Trying out Asensio as a false No.9
The most striking part of the Juventus game, or at least the most surprising, was seeing Marco Asensio in the role of a false No.9. In the first half, Real Madrid played with a 4-4-2 in a rhombus formation, with Isco at the vertex with Bale and Benzema up front. It was far from inspiring and the only saving grace was Bale’s wonder-goal – a typically sublime effort from him. The team looked a little disjointed and only really connected when they got close to the rival goal. The second half performance was much better, especially the team’s blistering start with a three-pronged attack: Lucas Vázquez-Asensio-Vinicius, in which Asensio tended to drop back then pop up just at the right moment. In doing so he grabbed two goals.
While Madrid scour the market in search of an out-and-out centre-forward, Lopetegui used the game to dabble and his experiment paid off - Asensio has provided him with a solution. As for the ‘false No.9, it’s a tactic which many of football’s historic sides have employed to great effect. Austria’s fabled Wunderteam used it with Matthias Sindelar in the deep-lying role; as did Hungary with Nándor Hidegkuti in the deeper, retreate position; and also Real Madrid with Di Stéfano; the acclaimed Brazil 1970 side with Tostao dropped back and not forgetting Ajax with Cruyff, although when El Flaco fell a few yards back, he would usually drift over to the left; we saw it many time with Guardiola’s Barça with Messi in the role and with Del Bosque’s Spain during several games at EURO 2012 with Cesc Fàbregas playing ‘in the hole’.

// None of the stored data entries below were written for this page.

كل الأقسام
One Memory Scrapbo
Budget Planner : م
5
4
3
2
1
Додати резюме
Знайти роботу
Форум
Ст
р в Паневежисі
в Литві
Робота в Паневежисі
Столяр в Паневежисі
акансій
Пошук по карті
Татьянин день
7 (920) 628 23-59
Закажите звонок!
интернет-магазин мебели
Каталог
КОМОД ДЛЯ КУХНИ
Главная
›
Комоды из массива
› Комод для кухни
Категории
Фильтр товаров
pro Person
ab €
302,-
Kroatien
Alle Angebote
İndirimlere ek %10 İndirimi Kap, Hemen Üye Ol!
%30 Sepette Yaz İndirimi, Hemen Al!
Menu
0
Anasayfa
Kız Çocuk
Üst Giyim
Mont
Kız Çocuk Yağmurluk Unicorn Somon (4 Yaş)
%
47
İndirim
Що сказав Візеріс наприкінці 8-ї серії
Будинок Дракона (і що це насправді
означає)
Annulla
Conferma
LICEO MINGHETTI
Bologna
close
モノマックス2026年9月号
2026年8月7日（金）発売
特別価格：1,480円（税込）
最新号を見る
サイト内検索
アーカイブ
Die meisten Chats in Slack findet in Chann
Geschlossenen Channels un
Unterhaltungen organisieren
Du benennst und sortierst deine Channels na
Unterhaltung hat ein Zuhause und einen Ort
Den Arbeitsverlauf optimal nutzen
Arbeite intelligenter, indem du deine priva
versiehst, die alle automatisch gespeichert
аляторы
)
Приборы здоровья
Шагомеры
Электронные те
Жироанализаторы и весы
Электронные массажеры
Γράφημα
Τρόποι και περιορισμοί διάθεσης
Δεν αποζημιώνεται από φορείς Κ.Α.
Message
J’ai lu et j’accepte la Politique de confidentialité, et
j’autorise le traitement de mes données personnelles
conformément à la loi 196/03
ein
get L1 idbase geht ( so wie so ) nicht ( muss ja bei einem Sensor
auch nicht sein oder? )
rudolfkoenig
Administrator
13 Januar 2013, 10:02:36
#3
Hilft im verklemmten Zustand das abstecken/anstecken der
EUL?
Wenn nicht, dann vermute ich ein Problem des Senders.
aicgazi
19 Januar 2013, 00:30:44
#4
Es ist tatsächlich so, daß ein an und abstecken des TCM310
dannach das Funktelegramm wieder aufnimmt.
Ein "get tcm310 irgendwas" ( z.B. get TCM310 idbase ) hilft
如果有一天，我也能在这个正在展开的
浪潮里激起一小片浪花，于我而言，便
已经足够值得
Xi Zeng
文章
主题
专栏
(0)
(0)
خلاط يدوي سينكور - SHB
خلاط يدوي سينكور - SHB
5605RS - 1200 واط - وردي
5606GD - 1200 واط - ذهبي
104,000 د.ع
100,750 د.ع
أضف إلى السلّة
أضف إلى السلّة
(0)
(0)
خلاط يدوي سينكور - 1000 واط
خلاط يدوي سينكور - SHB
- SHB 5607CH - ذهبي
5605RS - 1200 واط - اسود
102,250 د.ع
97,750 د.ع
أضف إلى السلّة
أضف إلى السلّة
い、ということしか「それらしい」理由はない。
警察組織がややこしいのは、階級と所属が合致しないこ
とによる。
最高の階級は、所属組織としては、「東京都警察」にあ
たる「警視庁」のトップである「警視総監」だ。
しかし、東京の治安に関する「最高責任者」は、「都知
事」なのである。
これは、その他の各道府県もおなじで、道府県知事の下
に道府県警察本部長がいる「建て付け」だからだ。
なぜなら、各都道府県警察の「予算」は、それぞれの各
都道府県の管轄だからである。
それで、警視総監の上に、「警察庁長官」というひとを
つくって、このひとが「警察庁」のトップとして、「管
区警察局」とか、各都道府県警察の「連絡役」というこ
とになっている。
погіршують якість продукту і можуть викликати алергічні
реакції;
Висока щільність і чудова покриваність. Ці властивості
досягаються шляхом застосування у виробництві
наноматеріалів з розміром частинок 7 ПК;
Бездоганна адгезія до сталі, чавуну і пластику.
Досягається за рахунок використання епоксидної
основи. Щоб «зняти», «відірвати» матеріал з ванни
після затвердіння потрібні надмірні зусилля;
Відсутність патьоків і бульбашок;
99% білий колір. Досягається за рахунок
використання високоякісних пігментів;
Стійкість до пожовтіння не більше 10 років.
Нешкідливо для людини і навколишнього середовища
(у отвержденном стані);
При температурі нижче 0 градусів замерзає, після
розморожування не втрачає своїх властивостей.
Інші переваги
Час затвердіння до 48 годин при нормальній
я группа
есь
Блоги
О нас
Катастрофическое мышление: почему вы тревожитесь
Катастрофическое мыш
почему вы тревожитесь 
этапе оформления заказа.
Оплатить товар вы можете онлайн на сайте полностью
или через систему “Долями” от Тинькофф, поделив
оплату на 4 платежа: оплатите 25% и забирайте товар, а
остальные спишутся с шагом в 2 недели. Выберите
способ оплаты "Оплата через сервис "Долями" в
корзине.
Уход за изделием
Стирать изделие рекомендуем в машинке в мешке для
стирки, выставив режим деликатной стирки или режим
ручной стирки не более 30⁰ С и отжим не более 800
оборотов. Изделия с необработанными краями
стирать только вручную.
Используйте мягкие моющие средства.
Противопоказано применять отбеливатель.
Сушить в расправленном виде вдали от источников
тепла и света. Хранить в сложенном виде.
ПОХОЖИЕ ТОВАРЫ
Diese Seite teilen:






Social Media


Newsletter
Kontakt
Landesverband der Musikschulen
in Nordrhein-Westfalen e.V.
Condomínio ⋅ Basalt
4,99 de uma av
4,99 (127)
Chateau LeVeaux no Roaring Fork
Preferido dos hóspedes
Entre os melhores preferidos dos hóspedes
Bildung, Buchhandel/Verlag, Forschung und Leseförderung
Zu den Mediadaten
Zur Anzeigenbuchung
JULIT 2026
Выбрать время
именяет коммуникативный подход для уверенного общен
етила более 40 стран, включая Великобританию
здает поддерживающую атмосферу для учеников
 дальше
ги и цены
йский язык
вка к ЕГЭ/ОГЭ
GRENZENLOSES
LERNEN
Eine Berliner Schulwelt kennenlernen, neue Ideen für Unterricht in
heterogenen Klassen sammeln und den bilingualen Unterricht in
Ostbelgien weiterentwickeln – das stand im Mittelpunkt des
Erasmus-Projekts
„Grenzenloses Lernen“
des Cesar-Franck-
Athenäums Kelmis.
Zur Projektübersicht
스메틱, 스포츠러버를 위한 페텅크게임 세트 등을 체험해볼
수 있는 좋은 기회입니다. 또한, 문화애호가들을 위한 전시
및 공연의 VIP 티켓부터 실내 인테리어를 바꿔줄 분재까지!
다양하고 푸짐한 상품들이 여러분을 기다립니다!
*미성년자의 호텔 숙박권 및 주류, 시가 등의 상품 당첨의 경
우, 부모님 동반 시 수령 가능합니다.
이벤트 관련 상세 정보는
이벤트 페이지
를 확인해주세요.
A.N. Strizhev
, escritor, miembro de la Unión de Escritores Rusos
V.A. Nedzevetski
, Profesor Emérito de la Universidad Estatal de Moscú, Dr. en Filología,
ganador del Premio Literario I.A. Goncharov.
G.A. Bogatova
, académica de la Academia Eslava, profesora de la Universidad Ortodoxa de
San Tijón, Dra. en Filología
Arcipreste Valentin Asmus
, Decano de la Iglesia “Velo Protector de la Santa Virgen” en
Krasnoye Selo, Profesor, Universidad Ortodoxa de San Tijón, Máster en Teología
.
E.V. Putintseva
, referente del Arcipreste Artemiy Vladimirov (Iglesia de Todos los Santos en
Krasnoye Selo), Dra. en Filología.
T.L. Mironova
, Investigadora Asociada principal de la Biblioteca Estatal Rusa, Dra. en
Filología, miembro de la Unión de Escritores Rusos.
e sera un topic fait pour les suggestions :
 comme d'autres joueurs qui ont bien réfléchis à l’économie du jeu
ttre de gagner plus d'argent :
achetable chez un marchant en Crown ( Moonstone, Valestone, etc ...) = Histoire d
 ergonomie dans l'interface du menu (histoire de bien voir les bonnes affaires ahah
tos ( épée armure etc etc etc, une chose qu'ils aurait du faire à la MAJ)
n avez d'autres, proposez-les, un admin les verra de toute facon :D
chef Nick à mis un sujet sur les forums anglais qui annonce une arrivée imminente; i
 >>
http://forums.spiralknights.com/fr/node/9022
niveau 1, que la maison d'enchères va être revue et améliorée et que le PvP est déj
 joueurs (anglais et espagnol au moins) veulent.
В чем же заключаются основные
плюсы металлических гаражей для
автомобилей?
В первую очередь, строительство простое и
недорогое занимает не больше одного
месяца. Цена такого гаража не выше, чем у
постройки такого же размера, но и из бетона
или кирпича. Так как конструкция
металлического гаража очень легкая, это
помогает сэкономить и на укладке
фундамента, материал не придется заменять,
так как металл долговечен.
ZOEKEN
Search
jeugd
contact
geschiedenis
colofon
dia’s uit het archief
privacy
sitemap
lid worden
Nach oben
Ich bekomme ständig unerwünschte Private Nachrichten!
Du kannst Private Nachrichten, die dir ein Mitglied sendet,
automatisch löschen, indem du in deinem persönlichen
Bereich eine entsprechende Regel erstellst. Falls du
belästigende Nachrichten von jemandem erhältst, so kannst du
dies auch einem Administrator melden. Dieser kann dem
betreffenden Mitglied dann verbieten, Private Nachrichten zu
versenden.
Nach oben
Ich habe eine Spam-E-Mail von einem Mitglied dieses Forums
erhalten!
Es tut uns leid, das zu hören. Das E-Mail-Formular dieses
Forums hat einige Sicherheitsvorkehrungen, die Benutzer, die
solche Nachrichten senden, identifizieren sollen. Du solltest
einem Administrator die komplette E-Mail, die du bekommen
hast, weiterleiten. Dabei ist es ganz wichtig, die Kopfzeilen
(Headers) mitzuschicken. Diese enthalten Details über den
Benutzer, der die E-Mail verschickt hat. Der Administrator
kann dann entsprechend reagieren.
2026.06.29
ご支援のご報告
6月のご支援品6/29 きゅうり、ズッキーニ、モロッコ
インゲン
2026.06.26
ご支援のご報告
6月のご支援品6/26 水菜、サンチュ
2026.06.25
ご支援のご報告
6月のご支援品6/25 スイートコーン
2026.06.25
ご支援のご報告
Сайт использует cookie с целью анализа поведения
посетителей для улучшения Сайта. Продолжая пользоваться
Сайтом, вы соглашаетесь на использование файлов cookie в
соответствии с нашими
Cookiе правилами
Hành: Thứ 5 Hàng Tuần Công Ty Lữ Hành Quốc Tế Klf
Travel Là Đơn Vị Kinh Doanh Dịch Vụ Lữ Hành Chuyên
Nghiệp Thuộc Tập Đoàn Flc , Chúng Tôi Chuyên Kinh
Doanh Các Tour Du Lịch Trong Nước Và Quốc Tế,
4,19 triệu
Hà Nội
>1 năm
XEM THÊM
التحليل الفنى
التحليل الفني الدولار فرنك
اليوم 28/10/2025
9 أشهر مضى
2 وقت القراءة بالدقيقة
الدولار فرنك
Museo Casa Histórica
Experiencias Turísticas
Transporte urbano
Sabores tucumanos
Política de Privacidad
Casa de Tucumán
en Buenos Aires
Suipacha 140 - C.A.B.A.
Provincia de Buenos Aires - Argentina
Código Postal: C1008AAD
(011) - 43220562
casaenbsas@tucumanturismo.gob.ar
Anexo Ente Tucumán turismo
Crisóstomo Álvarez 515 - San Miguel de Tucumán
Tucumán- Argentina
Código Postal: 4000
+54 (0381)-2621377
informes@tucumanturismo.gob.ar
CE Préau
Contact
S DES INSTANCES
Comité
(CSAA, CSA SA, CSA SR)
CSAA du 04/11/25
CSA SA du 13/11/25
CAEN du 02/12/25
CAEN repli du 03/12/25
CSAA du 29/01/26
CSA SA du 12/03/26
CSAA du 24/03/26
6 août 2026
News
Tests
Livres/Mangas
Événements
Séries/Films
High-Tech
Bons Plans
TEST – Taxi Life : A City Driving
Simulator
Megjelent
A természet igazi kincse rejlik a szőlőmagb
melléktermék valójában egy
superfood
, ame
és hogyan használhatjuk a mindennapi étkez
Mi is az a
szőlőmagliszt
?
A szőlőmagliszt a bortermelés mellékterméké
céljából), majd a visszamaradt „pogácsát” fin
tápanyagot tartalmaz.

Exploiting Asensio's versatility
I don’t know whether Lopetegui, in the off chance that Florentino doesn’t find him a bona fide centre-forward, might be considering possibility of fielding Asensio in that position but he’s obviously thought about enough to put the experiment to the test. It has to be said that nor is Benzema a classic, out-and-out No.9 – he’s more of what the Argentineans would call a ‘nine and a half’, half striker-half deep-lying forward; so that leaves just Borja Mayoral, who is still learning the ropes, and Raúl de Tomás meanwhile will be going out on loan. Asensio has a good shot on him, he can play in various different positions, but I get the feeling that he gets a bit bored playing out wide on the left. He revels being in the heart of the action – that’s precisely where he was against Juve and he looked right at home.